“Take a risk”



Indexing Title: JGGuerra’s Medical Anecdotal Report (07-08)

 

MAR Title: Sharing Patient Management Process

 

Date of Medical Observation: July, 2007

 

Narration:

 

A middle-aged woman was referred to our department for evaluation of anterior neck mass. I happened to be the resident in charge at the OPD during the said referral. The junior resident of the referring department personally endorsed to me the patient as a case of a Nodular Non Toxic Goiter, TC Thyroiditis. I received the chart and noted her diagnosis and some battery of work ups, including blood count and thyroid function tests. With a polite gesture, I even explained to her our department’s protocol regarding the rational use of paraclinical procedure for thyroid patient in which more or less she agreed.

 

The resident accompanied me to the examining room to evaluate the patient. As I was approaching her, I noticed an anterior neck mass that I am quite sure that is not even thyroid in origin. But even before I lay my hands to examine her, the resident blurted out, “Mommy, si Dr. Guerra po, taga Surgery Siya po ang mag oopera sa thyroid nyo.” I was surprised. She already primed the patient for operation prior to my evaluation.

 

When I examined her, I palpated an anterior neck mass, about 4x3cm in size, fluctuant, subcutaneous in origin, with cardinal signs of inflammation and not even moves with deglutition. This is plain and simple subcutaneous abscess misdiagnosed as goiter.
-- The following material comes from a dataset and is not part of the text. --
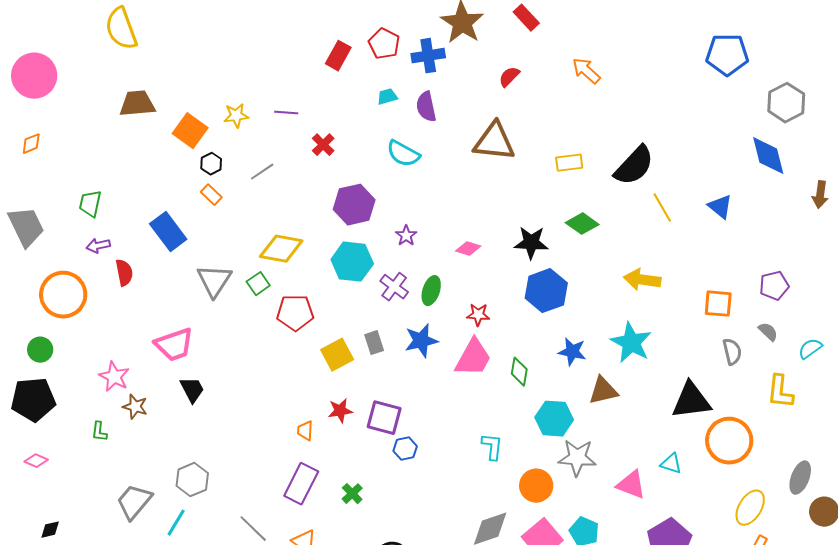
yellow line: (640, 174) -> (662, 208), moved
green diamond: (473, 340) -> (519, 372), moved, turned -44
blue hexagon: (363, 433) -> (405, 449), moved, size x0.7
I did a needle evaluation and aspirated purulent fluid.

 

How am I going to deal with her misdiagnosis?  How am I going to explain to the patient her change of management?

 

After my evaluation, I asked the resident to come with me and discuss the case. I gave her a crash course on our patient management process.

 

After our discussion, we explained to the patient our final management of the case.

 

Insight (Physical, Psychosocial, Ethical) (Discovery, Stimulus, Reinforcements)

 

I have two issues in my MAR. First, how to deal with a colleague’s misdiagnosis and second how to help them lessen misdiagnosis by introducing and sharing to them the beauty of our Patient Management Process.

 

For the first concern, always maintain an open communication between you and the referring physician. When a misdiagnosis happened, try to resolve the issue between yourselves and try to arrive at a  decision that will not put into jeopardy your colleague’s refutation. Once final diagnosis is achieved, explain to the patient the change of management in a manner that she will not loss her trust to the attending doctor.

 

 

Secondly, in every physician’s attempt to manage a case, there are times that we cannot achieve a high certainty of coming up with a sure diagnosis. What is important is we rationalize every decision we made in treating our patient. It is very unfortunate that during med school, we were not taught of a system that will make our life easy as a practicing doctor. We were not aware that there is a process just needing to be introduced to every area of specialty that will perhaps shed light to the existing clouded approached in patient’s management. I think it is high time to give other department’s a copy of our patient management process. Better way is to introduce it as a course in physical diagnosis in med curriculum.